STUDY TEXT »
════════════════

It seems that some people feel as if I am ruining their celebration. They do not understand that it is all Americans celebration. The only unit of color included in the celebrations is the Rhode Island Corp. Yet Natives and Free blacks from Virginia fought at The Siege of Yorktown. I supplied the Historians at Colonial Yorktown with the roster which contained all of the names of The Amherst County Soldiers, believing they would be made a part of the official roster. Yet, Colonial William Cabells name in listed, and so is Marquis De Lafayette. How is it that their names are included but the names of the troops are left out?

I believe we should correct the record whenever possible, otherwise, it is not history, just someones version of it.

Anita

-- Debra Jackson/Harold Forsythe <[log in to unmask]> wrote:
Hello All:

  I have been pondering whether to enter into this controversy about the
Battle of Yorktown and its commemoration or not.  Finally, I conclude that I
have a few things or use to share with the list.

  The national ambivalence about sharing the real constitution of armies
from our most sacred battlefields is a constant for Americans.  David Blight
begins his Beyond the Battlefield with a long description of the 1913
commemoration of the Battle of Gettysburg, from which blacks were barred.
While it is true that there were no USCT regiments present, there were black
Pennsylvania militia units in the area and African-American wage support
workers with the Army of the Potomac.
  The reality that soldiers in our Civil War as in our War for Independence
saw was altered later for essentially political reasons.  The simple reason
being that in the Antebellum era and again in the Gilded Age-Progressive
Era, The USA was reconceived as a white entity.

════════════════

DATA PROVIDED »
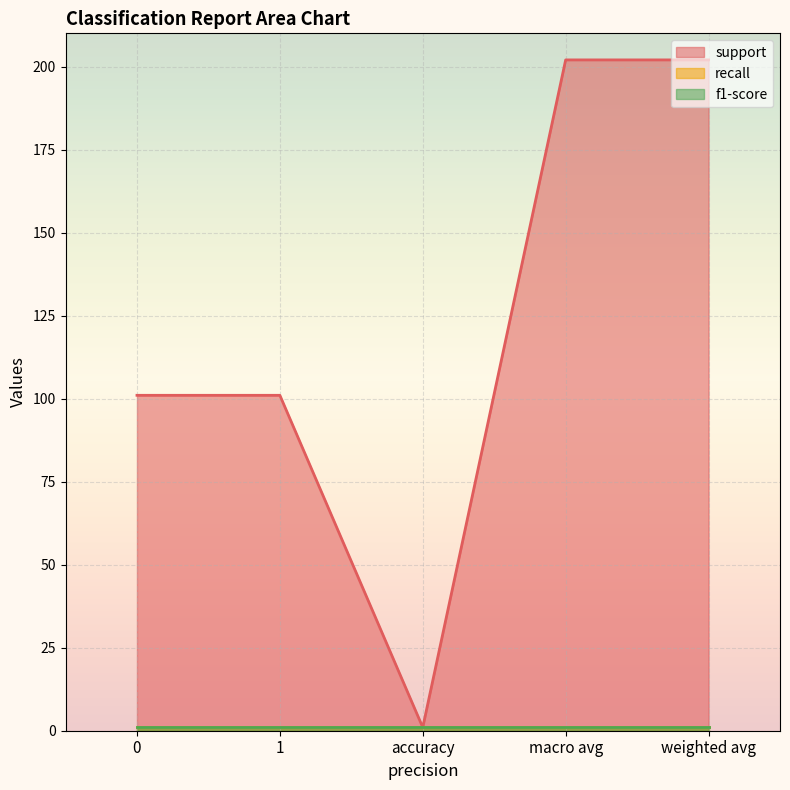

Count the number of categories in the chart.

5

════════════════

WORK ORDER » Reproduce the whole email exchange about the Yorktown commemoration word for word, from its first line to its last.

ANSWER SPACE »
It seems that some people feel as if I am ruining their celebration. They do not understand that it is all Americans celebration. The only unit of color included in the celebrations is the Rhode Island Corp. Yet Natives and Free blacks from Virginia fought at The Siege of Yorktown. I supplied the Historians at Colonial Yorktown with the roster which contained all of the names of The Amherst County Soldiers, believing they would be made a part of the official roster. Yet, Colonial William Cabells name in listed, and so is Marquis De Lafayette. How is it that their names are included but the names of the troops are left out?

I believe we should correct the record whenever possible, otherwise, it is not history, just someones version of it.

Anita

-- Debra Jackson/Harold Forsythe <[log in to unmask]> wrote:
Hello All:

  I have been pondering whether to enter into this controversy about the
Battle of Yorktown and its commemoration or not.  Finally, I conclude that I
have a few things or use to share with the list.

  The national ambivalence about sharing the real constitution of armies
from our most sacred battlefields is a constant for Americans.  David Blight
begins his Beyond the Battlefield with a long description of the 1913
commemoration of the Battle of Gettysburg, from which blacks were barred.
While it is true that there were no USCT regiments present, there were black
Pennsylvania militia units in the area and African-American wage support
workers with the Army of the Potomac.
  The reality that soldiers in our Civil War as in our War for Independence
saw was altered later for essentially political reasons.  The simple reason
being that in the Antebellum era and again in the Gilded Age-Progressive
Era, The USA was reconceived as a white entity.